Moreover, some experts argue that the systemic reform strategies currently being tried—like the state-led school reforms of the 1980s—overestimate the ability of centralized accountability and instructional guidance to bring about change in local classrooms. Such thinking, argues Stanford University Professor Larry Cuban (1993), wrongly assumes that “tuning up” the system will help all schools improve—even the bottom third of schools that proved impervious to top-down state reforms. During the 1980s, Cuban notes, efforts in California and other states to revamp their instructional guidance systems met with mixed results.
Building Capacity
Fullan and others say that any strategy for systemic reform must emphasize building the capacity of schools to renew themselves as much as it emphasizes new accountability or outcome-based policies. New content standards mean little, for example, if teacher preparation and staff development programs are not revamped to address them. One of the chief reasons that centrally led improvement efforts of the ‘80s failed to penetrate local classrooms is that relatively few resources were expended on professional development or other means of promoting school-based change. The absence of a revamped professional development system “is the Achilles heel of the best-designed systemic reform efforts,” says Stanford University Education Professor Michael Kirst.
Currently, a major battle is brewing at the federal level over whether content and student performance standards ought to be supplemented by “opportunity-to-learn” standards. The Clinton administration has proposed that a consortium develop “opportunity-to-learn” standards—which would address the “standards of quality” needed in such areas as professional development and curriculum quality—and make them available to states. But conservative legislators, buttressed by state groups such as the National Governors' Association, believe such a move would lead to costly mandates and shift the focus from “outcomes” to “inputs.” The outcome of the debate may send a strong signal regarding how much emphasis will be given to standards and policy coherence and how much to helping schools improve.

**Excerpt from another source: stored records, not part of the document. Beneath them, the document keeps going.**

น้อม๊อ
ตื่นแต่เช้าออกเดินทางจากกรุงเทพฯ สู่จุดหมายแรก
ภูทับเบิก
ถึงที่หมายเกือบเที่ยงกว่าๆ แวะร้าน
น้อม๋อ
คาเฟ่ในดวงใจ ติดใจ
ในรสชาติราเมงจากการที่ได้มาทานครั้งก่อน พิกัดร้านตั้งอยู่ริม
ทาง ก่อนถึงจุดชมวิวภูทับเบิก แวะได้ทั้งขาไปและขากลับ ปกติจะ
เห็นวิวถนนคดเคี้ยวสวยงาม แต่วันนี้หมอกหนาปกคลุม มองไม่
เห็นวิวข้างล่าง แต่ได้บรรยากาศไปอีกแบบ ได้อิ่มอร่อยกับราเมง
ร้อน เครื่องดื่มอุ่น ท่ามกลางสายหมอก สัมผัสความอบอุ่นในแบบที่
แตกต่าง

Another central issue facing systemic change efforts is what balance there ought to be between guidance from the top and bottom-up innovation. This may be the pivotal issue upon which rests the success or failure of systemic change efforts, some experts say. “Getting a million teachers to do exactly the same thing on the same day is not what's going to change the system,” says Rex Brown, senior fellow at ECS. “What we're looking for are ways to really get more diversity, because that's where the buy-in comes for achieving these robust goals. How we get from uniformly high standards to widely diverse ways of helping children achieve them is the fundamental question.”
Given the uncertainties inherent in large-scale change, many observers are still guarded about the prospects for systemic change. As illustrated by the curriculum reforms of the 1960s, the effective schools movement of the ‘70s, and the restructuring efforts of the ‘80s, it is far easier to achieve success in one component of the system, or in a few schools, than on a larger scale. In a chapter of a recent book, David Cohen and James Spillane (1992) of Michigan State University capture both the allure and the elusiveness of systemic change.
“Most schemes for fundamental change present a paradox,” Cohen and Spillane note. “They offer appealing visions of a new order but also contain a devastating critique of existing realities, which, if pursued, reveals the lack of many capacities that would be required to realize and sustain the new vision. Reformers can imagine a better world in which those capacities would be created, but their problem is more practical: how to create the new world when those capacities are lacking.”